If you give them the bottom, you'll be okay. The cherry barbs like the bottom too, but in a 29 with a few thoughtfully placed rocks and live plants, they should be able to stay out of the way.
I'd go for a shoal of mid to upper water column tetras to keep with them. I wouldn't suggest angels, as the tank's a bit small.


----------



## ufimych (May 9, 2011)

FishesRDelicious said:


> Hey everyone, I have a 29 gal tank Im setting up sometime soon and I'm pretty sure I want a couple kribs and about 5 or 6 cherry barbs. I already have an adult bristlenose pleco in a different tank that i will be moving to the new set up. I know about environment set up and species care and cycling and everything already and I dont want to breed anything. I just wanted to be sure I have enough room. Opinions are very appreciated!

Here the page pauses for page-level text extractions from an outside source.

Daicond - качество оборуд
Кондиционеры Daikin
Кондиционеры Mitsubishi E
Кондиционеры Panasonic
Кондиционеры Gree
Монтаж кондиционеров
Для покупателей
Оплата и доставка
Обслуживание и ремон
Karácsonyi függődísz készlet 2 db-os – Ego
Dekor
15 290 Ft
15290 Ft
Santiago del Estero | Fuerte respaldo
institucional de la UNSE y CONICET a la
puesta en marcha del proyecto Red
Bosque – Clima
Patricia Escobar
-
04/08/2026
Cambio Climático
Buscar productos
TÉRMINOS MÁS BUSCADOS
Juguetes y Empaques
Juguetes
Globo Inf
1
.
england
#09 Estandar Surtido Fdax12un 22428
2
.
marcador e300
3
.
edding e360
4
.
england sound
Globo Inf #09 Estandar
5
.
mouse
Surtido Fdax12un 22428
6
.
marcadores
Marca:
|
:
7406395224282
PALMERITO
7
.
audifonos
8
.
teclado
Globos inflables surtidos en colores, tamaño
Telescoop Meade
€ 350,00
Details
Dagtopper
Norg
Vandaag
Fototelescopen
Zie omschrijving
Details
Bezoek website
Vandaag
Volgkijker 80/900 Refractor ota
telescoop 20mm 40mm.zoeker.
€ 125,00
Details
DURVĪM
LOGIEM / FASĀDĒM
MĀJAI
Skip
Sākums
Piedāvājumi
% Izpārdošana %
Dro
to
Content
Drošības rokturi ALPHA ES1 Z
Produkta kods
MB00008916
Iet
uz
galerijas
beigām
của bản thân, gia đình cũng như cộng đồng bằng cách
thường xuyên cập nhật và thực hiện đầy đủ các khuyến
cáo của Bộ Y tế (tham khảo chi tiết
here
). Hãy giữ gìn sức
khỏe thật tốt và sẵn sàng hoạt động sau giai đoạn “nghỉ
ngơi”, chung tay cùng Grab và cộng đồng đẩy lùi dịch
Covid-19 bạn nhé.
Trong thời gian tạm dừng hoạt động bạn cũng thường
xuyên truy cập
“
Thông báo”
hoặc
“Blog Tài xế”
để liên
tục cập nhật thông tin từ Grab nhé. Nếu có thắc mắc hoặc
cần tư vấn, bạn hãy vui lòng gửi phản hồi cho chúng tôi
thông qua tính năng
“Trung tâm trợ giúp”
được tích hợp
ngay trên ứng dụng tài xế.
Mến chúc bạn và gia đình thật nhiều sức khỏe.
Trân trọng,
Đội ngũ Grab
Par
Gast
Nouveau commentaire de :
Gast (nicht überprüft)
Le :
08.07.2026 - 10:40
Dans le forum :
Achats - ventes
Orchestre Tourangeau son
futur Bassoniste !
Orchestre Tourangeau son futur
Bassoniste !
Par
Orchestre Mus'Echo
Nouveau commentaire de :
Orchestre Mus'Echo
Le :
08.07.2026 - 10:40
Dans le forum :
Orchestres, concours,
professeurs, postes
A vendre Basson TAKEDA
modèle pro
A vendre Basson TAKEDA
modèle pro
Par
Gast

I am keeping Kribs and breeding them. I added a pair to my 29 g community tank, but when they occupied their coconut shell and wanted to breed, they chased away other fish. I did not like that and set a 10 gallons tank specifically for them. They produced healthy young two times. I thought it was enough and returned them to the 29g tank. Everything was fine until I noticed a badly wounded tiger barb female. It died in a few days. Then, a male tiger barb was injured by the Kribs and died as well. I returned the Kribs in their 10g tank, where they live permanently since; they breed there, look beautiful and happy; I have plenty of young out of them right now. They love live food.


----------



## ufimych (May 9, 2011)

NeonShark666 said:


> Kribs breed quite easily so try not to get a pair. Kribs need good water quality so do fequent water changes. Kribs are one of the more laid back Cichlids, except when breeding so you shouldn't have any bullying problems.


By the way, I did not change water in my 29g community tank more then one year, only added as needed. My 10g tank with a pair of kribs is kept the same way. No water changes even partial for at least a year; they are happy and they breed. Plenty of live plants help, of course. I am adding water from our outdoor pond with lilies, catfish and goldfish, "live water".


----------



## navigator black (Jan 3, 2012)

At that age, the male should be 3.5 to 4 inches long, tail to nose. How do you keep him in a ten? I've never been able to keep them in tanks that small for long.

Is it a question of slowed growth or stunting from the lack of water changes? In the era before water changing was "in", I kept a lot of fish the way you do and they bred as well, but their body sizes shrunk in response to their environment. 2 inch kribs were common in the hobby then - I had a beautiful strain of maximum one inch Xiphophorus variatus. We dwarfed a lot of fish before we started on water changing.

Then again, maybe it works with the plants and the soft pond water top ups. If I had year round access to a rainwater fed pond's water, ah, the things I could do... things like you are doing. I hope you appreciate what you have there!


----------



## ufimych (May 9, 2011)

My older pair is female 3 inches long and male is close to 4 inches long, both are at least one year old by now; they reproduced two times. They became too big for the coconut den I gave them and I had to replace it with a bigger ugly looking ceramic flower pot. I had to drill a larger hole for them. They adopted it and will probably breed again as soon as I give them live worms again. I have Cryptocoryne beckettii and Cryptocoryne wendtii, plus floating hornworth, plenty of light and a power filter. Algae stopped growing, actually, almost completely gone, because top plants took most nutrients out of the water. I turn the power filter only overnight; in a day time, when plants produce oxygen, I unplug the filter. I feed them grindals, some mealworms, earth worms (cut into convenient pieces), chicken spleen, some raw fish muscle, when available and, of course tetramin flakes, when nothing better is under hand.


----------